# LED Countdown Timer



## scream1973 (Dec 23, 2007)

I have started work on my new countdown timer.
I plan to have this tombstone standing with a reaper off to the side with his hand holding the top of the stone.

The reaper would then have led eyes and look from side to side occasionally.

Here we go..


----------



## Sickie Ickie (Jun 20, 2006)

where did you get the timer?


----------



## scream1973 (Dec 23, 2007)

Ebay.. It was a christmas countdown sign.. It does a full 365 day countdown.

Its just like this one.. even tho i paid less than this seller has it for.

http://cgi.ebay.com/AWESOME-365-DAY...emQQptZLH_DefaultDomain_0?hash=item5ad8aa45b5


----------



## IMU (Apr 8, 2009)

Very nice, always liked the idea of a countdown clock.


----------



## Sickie Ickie (Jun 20, 2006)

Cool idea to transfer it to a stone.


----------



## spideranne (Jul 17, 2006)

Way cool to use the electronic sign. Sure beats my manual try to remember to hang a new number every day.


----------



## scream1973 (Dec 23, 2007)

thats what i had the previous 2 years..










Figured it was time to change it up a lil bit


----------



## MorbidMariah (Mar 28, 2009)

Lookin' great!

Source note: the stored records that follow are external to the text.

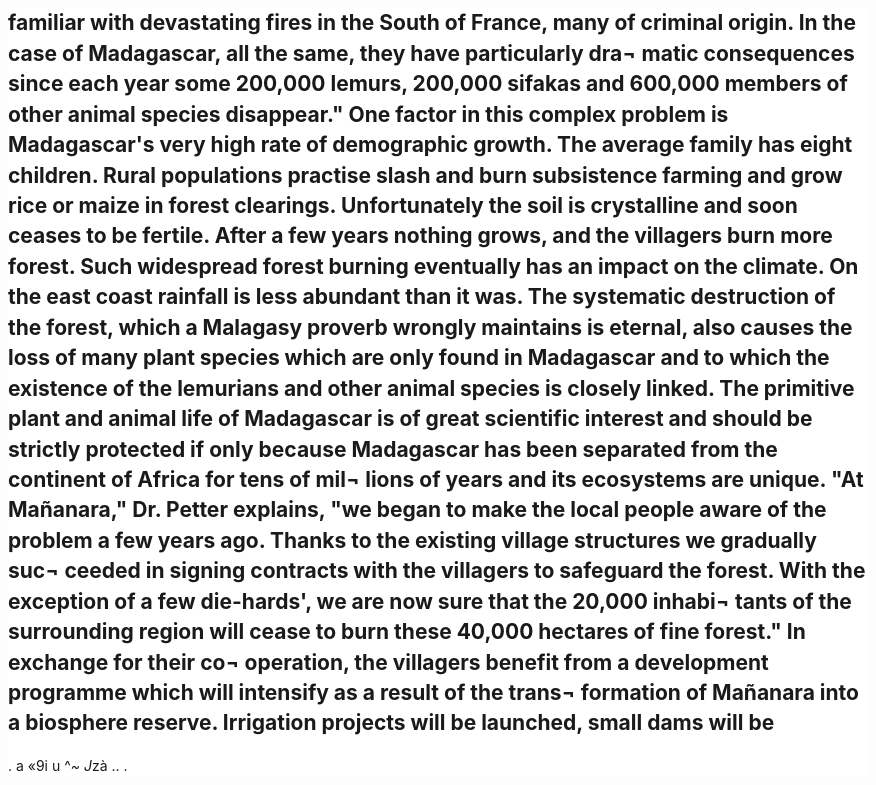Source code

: familiar with devastating fires in the
South of France, many of criminal
origin. In the case of Madagascar, all
the same, they have particularly dra¬
matic consequences since each year
some 200,000 lemurs, 200,000
sifakas and 600,000 members of
other animal species disappear."
One factor in this complex
problem is Madagascar's very high
rate of demographic growth. The
average family has eight children.
Rural populations practise slash and
burn subsistence farming and grow
rice or maize in forest clearings.
Unfortunately the soil is crystalline
and soon ceases to be fertile. After
a few years nothing grows, and the
villagers burn more forest. Such
widespread forest burning eventually
has an impact on the climate. On the
east coast rainfall is less abundant
than it was.
The systematic destruction of the
forest, which a Malagasy proverb
wrongly maintains is eternal, also
causes the loss of many plant species
which are only found in Madagascar
and to which the existence of the
lemurians and other animal species
is closely linked. The primitive plant
and animal life of Madagascar is of
great scientific interest and should be
strictly protected if only because
Madagascar has been separated from
the continent of Africa for tens of mil¬
lions of years and its ecosystems are
unique.
"At Mañanara," Dr. Petter
explains, "we began to make the
local people aware of the problem a
few years ago. Thanks to the existing
village structures we gradually suc¬
ceeded in signing contracts with the
villagers to safeguard the forest. With
the exception of a few die-hards', we
are now sure that the 20,000 inhabi¬
tants of the surrounding region will
cease to burn these 40,000 hectares
of fine forest."
In exchange for their co¬
operation, the villagers benefit from
a development programme which
will intensify as a result of the trans¬
formation of Mañanara into a
biosphere reserve. Irrigation projects
will be launched, small dams will be
-
. a «9i
u \^*~ J*zà
..
.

Cool idea with the tombstone. I want one now!


----------



## scream1973 (Dec 23, 2007)

A lil more progress has been made.. Tomorrow i will get some drylok to cover it allhttp://hauntforum.com/album.php?albumid=26&pictureid=7364


----------



## Creep Cringle (Jun 23, 2009)

Very cool! Can't wait to see it completed!


----------



## Spooky1 (Aug 25, 2008)

Cool idea. This is a project that's likely to be copied.


----------



## scream1973 (Dec 23, 2007)

Another update

Drylok on it and did some aging.. I think its looking pretty good


----------



## Haunted Bayou (Feb 16, 2007)

That looks great.
I really like the skull and columns.


----------



## SuperCreep31 (Nov 22, 2009)

that's the best halloween countdown i've ever seen! great job! I want to make one now...


----------



## Wildcat (Nov 3, 2007)

Your timer looks awesome. I remember a thread about this very type of project. Now that I see it, I'll have to make my own.


----------



## scream1973 (Dec 23, 2007)

Thanks everyone.. I am very happy with the way its turning out.


----------



## niblique71 (Dec 2, 2009)

WOW I want to make one Too.. EXCELLENT job!!


----------



## Revenant (Mar 17, 2007)

Shweeeet!


----------



## hpropman (Jul 27, 2008)

very nice I like this a lot!


----------